Wednesday, October 06, 2021

40 years today!

“Our days may come to seventy years or eighty, if our strength endures; yet the best of them are but trouble and sorrow, for they quickly pass and we fly away... Teach us to number our days, that we may gain a heart of wisdom... Satisfy us in the morning with your unfailing love, that we may sing for joy and be glad all our days.” Psalm 90:10-14

God willing, the second half of my life is just about to begin. I am thankful to Him for shaping this blob of miry clay, to who she is today. Still lots of molding and chiseling to do, but He has done a mighty work in me in the last 40 years – and for that I want to praise Him with joy.

From my early childhood years of not knowing my Creator, He used Sunday School to show Himself to me. From a girl who was prone to steal and lie, the Holy Spirit used guilt to convict me of sin and my need for His light in my darkness. From a school girl standing by a pond, He gave me a yearning for the eternal – that there is “no point”, if this life was all there is.
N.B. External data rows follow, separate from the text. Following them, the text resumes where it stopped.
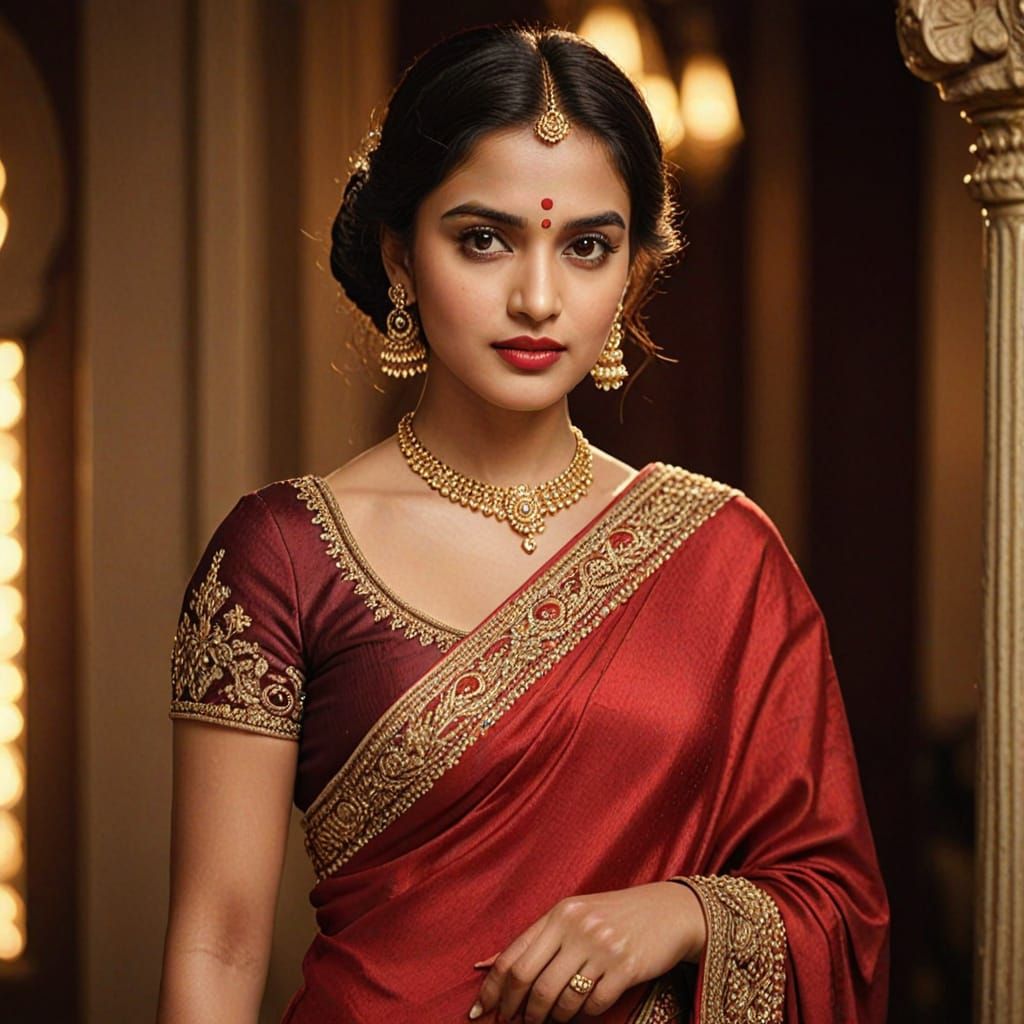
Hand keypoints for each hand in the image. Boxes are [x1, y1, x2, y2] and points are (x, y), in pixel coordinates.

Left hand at [468, 881, 705, 1023]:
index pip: (513, 956)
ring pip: (559, 999)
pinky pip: (592, 1005)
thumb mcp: (573, 915)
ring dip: (549, 1019)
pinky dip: (582, 1015)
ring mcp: (601, 947)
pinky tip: (582, 1010)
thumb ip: (535, 939)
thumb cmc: (614, 916)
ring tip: (548, 1020)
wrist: (668, 912)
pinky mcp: (625, 968)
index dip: (492, 989)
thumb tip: (485, 963)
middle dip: (517, 1010)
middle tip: (515, 1023)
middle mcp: (576, 927)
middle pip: (530, 981)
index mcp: (559, 913)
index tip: (481, 1011)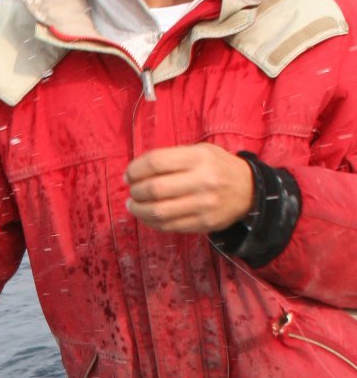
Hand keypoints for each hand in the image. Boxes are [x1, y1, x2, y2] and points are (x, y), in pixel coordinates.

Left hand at [124, 144, 252, 233]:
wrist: (249, 190)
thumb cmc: (217, 167)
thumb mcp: (200, 151)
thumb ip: (171, 158)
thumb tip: (136, 171)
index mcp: (199, 158)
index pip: (156, 162)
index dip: (135, 169)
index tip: (128, 175)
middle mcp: (202, 180)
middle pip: (154, 188)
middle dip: (135, 191)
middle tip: (132, 191)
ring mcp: (203, 205)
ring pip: (158, 211)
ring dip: (139, 209)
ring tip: (133, 205)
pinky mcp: (203, 223)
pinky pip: (168, 226)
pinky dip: (151, 222)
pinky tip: (147, 216)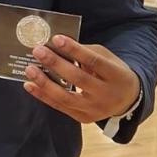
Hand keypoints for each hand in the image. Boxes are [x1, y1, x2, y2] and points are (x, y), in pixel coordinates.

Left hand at [24, 35, 141, 123]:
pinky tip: (29, 85)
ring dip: (44, 83)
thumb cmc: (112, 73)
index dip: (75, 50)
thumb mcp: (107, 59)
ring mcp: (95, 109)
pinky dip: (43, 96)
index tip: (56, 39)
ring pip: (66, 97)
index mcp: (117, 76)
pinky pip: (60, 106)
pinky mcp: (83, 118)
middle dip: (56, 64)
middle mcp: (107, 95)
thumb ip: (86, 52)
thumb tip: (56, 45)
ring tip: (30, 69)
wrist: (127, 100)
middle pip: (79, 79)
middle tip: (38, 51)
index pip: (94, 62)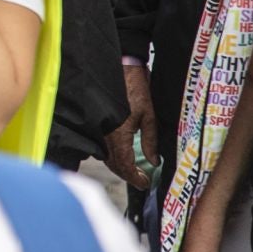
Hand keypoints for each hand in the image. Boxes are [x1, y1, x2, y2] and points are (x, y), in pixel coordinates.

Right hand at [103, 63, 159, 189]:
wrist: (121, 68)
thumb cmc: (136, 89)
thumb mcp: (149, 116)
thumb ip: (150, 141)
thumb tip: (154, 161)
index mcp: (119, 134)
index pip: (124, 165)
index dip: (134, 178)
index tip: (145, 183)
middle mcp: (106, 134)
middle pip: (113, 164)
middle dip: (127, 175)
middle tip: (141, 180)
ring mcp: (100, 128)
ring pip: (105, 156)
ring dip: (118, 167)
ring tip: (132, 171)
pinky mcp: (98, 122)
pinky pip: (102, 146)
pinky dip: (111, 155)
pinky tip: (120, 156)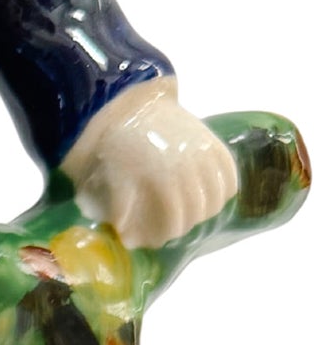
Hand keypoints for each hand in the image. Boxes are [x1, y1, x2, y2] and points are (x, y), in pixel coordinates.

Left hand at [64, 79, 237, 248]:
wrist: (135, 107)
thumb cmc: (121, 145)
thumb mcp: (114, 176)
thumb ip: (122, 207)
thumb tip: (127, 237)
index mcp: (163, 180)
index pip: (176, 222)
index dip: (167, 234)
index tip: (159, 237)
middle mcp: (190, 169)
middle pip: (198, 212)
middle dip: (186, 224)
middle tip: (173, 225)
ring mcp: (206, 155)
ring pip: (218, 197)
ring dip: (206, 210)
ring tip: (191, 212)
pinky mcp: (215, 144)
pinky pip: (230, 174)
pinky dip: (224, 189)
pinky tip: (211, 194)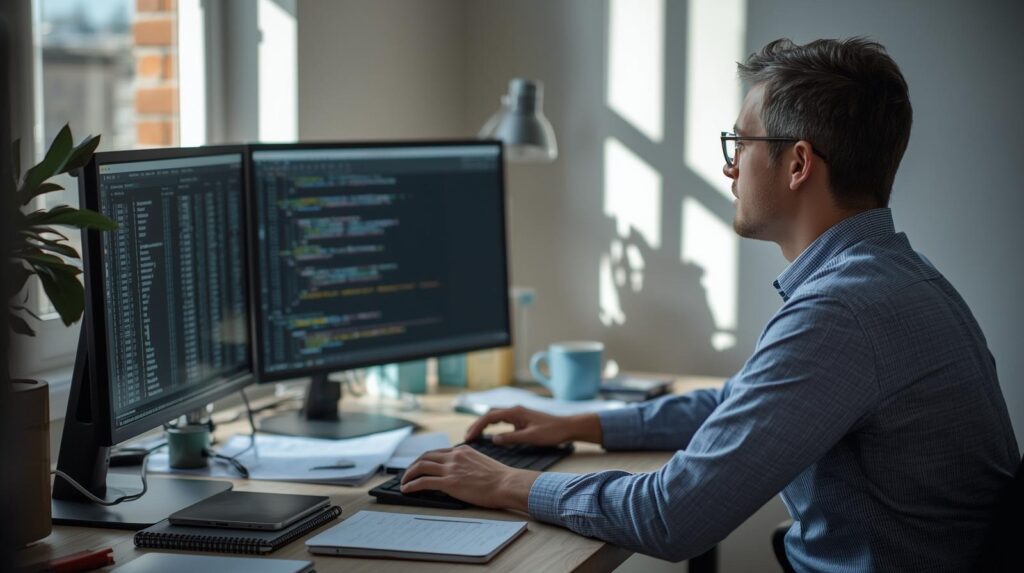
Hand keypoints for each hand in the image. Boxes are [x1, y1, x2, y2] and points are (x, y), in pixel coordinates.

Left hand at [400, 445, 538, 510]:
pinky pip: (423, 482)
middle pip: (425, 456)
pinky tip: (407, 490)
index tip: (419, 466)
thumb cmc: (501, 479)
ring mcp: (451, 468)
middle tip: (407, 474)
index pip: (437, 452)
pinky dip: (412, 485)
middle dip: (413, 465)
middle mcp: (454, 456)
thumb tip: (460, 473)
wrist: (507, 484)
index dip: (425, 459)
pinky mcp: (449, 483)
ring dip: (408, 475)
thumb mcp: (482, 463)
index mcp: (463, 450)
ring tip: (404, 482)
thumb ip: (468, 464)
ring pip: (421, 467)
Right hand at [464, 406, 602, 445]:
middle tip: (467, 437)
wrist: (567, 427)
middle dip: (477, 425)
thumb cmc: (551, 432)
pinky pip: (502, 420)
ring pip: (495, 417)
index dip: (477, 427)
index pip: (489, 417)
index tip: (468, 437)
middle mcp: (514, 410)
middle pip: (489, 415)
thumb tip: (493, 439)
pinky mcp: (521, 419)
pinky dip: (492, 426)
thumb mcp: (530, 437)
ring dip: (483, 425)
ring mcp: (518, 414)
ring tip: (473, 436)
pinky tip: (489, 435)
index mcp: (515, 412)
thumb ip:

From one who shocked herself at what her unchecked rage can make her do – scratch up her sister with broken glass and sweep things off her table; He showed me how ugly and depraved I could be, a danger to others and myself. From a teenager who struggled with body image and so many insecurities – He showed me that He is the One who makes me beautiful. From an adult sitting in a cab in Beijing all by herself in a city where no one knows her, He became my defining reality and sufficiency.

He redeemed my broken heart, and gave me Arthur. He brought me to a foreign land to teach me lessons that I would not have learnt otherwise. He deepened my understanding and faith through Trinity and the lives of the spiritual giants I get to hear from. He made me a mother to Mya and Elliot, and showed me what an abounding-in-love Heavenly Father I have. He made me learn forgiveness, and how Jesus paid it all. He blessed me with an imperfect church that I love and community. He entrusted me with responsibilities at church and at work, at such a time as this. He continues to bless me with my MooMoo who speaks blunt truth to my heart like no one else does, and my parents whom I pray I can love better in person than from afar.

Some women, when they reach 40 say that they are finally “comfortable in their own skin”. I think I can say that on most days… It’s not because I have reached a state of perpetual contentment (I wish!). But when His Word is my truth, He knows and loves me for who I am, He defines me; it has all been said and done. I just pray that I will continue to abide in Him, keep my eyes on Him, serve Him and live for Him… May He help me stay faithful and true to Him, and ready me to meet Him face to face when that day comes.